HealthStatusService.ts holds the parser-breakage and GitHub-outage flags in memory (parserBroken, githubOutage) and uses them to dedupe repeated signals. Without rehydration on every wake, a real fault after a wake would skip the storage write because the mirror still said “already signalled”. initialize() reads both flags back from chrome.storage.local so the dedupe contract holds across cold starts. The full flag lifecycle, including how lastSeenAt is refreshed on repeat hits and why clearGitHubOutage also drops STORAGE_KEY_LAST_UNTRUSTED_FETCH_AT, lives on GitHub Health and Outages.

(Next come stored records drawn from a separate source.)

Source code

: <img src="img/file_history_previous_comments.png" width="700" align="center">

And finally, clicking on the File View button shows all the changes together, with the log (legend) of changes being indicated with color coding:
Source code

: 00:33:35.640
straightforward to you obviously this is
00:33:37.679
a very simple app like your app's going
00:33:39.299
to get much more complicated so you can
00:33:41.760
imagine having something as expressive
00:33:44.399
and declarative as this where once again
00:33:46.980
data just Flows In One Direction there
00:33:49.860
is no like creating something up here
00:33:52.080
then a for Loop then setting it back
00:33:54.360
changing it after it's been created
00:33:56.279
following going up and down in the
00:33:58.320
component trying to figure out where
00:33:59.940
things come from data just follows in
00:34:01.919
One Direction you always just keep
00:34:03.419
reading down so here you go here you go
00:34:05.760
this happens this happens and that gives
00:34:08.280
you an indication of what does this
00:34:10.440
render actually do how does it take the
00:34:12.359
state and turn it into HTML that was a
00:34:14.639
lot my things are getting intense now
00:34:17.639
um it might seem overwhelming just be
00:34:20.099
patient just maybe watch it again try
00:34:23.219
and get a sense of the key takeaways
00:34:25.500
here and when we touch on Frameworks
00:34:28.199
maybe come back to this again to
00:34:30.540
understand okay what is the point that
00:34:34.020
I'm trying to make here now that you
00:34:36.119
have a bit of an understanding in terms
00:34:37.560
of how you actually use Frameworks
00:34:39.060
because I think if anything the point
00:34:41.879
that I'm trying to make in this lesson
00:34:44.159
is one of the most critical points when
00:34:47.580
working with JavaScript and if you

AlarmSeqClock: alarm-anchored counter

AlarmSeqClock.ts is a monotonic counter persisted under STORAGE_KEY_ALARM_SEQ, advanced exactly once per completed alarm wave by EventService.handleAlarm (after every list has finished writing). Manual refreshes deliberately do not advance the clock, otherwise a user mashing the refresh button would expire PrTombstoneStore entries early and miss flapping that the four-alarm window was set up to catch. The counter is read by applyTombstoneFilter to decide what is “still inside the window” on the next wave; see List Trust and Suspect Lists for how the window math works in practice.

Edge cases and gotchas

When you click the Pullwatch icon, Chrome sends a lifecycle signal to the worker (via the implicit runtime message channel from the popup). If the worker was torn down, Chrome wakes it, main.ts runs, and the message listener awaits initPromise before responding. Meanwhile the popup is already rendering from chrome.storage.local, which has never stopped existing. The popup does not wait for the worker; it only waits for the worker when the user clicks Refresh. See Data Hydration and Storage for the full cold open path.

In memory caches must be re seeded from storage on every wake

AlarmService, PRService, and RateLimitService all have in memory fields. None of them are the source of truth. Every one of them rehydrates from chrome.storage.local inside its initialize() method, because the wake after next will find those fields at their default (false, empty map, zero counters) until the rehydration step runs. If you add a new service that has to hold state across wakes, persist and rehydrate in initialize().

Offline / paused behavior

If the network is unreachable, GitHubService’s fetch throws and PRService records it as a non successful outcome. Nothing is written to storage, the UI keeps showing the last known lists (with the last known timestamps), and the alarm keeps ticking. When connectivity returns, the next alarm tick fetches normally. There is no explicit “paused” state machine; offline is just a sequence of failed fetches that do not poison storage.

Async handlers must keep the promise alive

All the chrome.* listeners in main.ts are async and they await the event handler. This is deliberate: in MV3, Chrome keeps the worker alive as long as the handler’s returned promise is pending. If you wrote the alarm handler as initPromise.then(...); return; without awaiting, the synchronous callback would complete immediately and Chrome could tear the worker down mid fetch. The pattern of async handler → await initPromise → await work is the only reliable way to keep the lights on until the job finishes.